Еще бы не тяжело! Ведь они ехали со вчерашнего дня целую ночь, два раза пересаживались, а сколько страху натерпелись: как бы не заснуть да не заехать бог знает куда; у жены глаза все-таки нет-нет да сами собой и закрывались, а Домко пришлось все время курить, чтобы не задремать, а теперь вот они уже третий час бредут с узлами на Горку.

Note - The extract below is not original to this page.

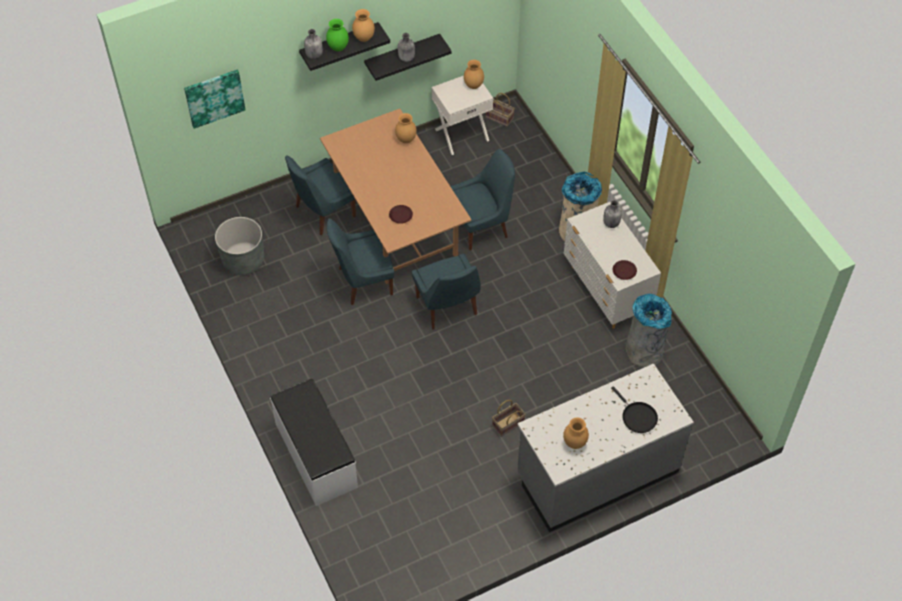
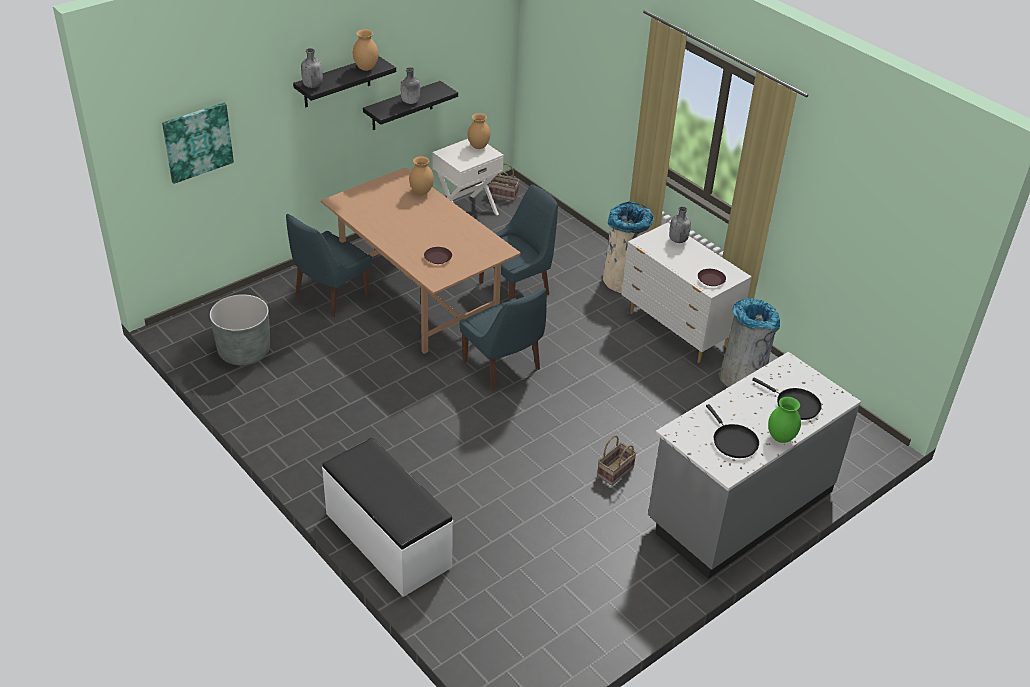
camera: 15 degrees left, 15 degrees down
(338, 47) = (338, 77): green vase -> green vase (780, 437)
(363, 282) = (395, 355): blue chair -> none
(574, 443) = (733, 441): brown vase -> black frying pan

Странное дело! Почему же Яношко не послал за ними какую-нибудь телегу? Ему бы наверняка кто-нибудь из хозяев дал, хотя бы из уважения. Ах, ведь вы не знаете в чем дело! Пан учитель с самой осени написал всего два раза, да и то так, чтобы отписаться. Ровным счетом ничего такого, из чего родители узнали бы, как он живет, какая у него квартира, кто ему готовит, кто стирает, какое жалованье… Черкнул только, что здоров, чего и им желает, это только и поняли. Вот они и выбрались навестить сына, а он об этом и не подозревает. Мать так придумала. Продала единственного кабанчика, с которым маялась с самого рождества. И пусть на это уйдут все вырученные восемнадцать золотых, она хочет видеть свое дитя собственными глазами, узнать, не голодает ли, не случилось ли чего, словом, ей необходимо было его повидать. Она охотнее бы поехала одна, да побоялась заехать не туда, потому и взяла мужа, — тот знает железные дороги как свои пять пальцев, ведь уже два раза ездил в Америку, — она и ночью на него могла положиться.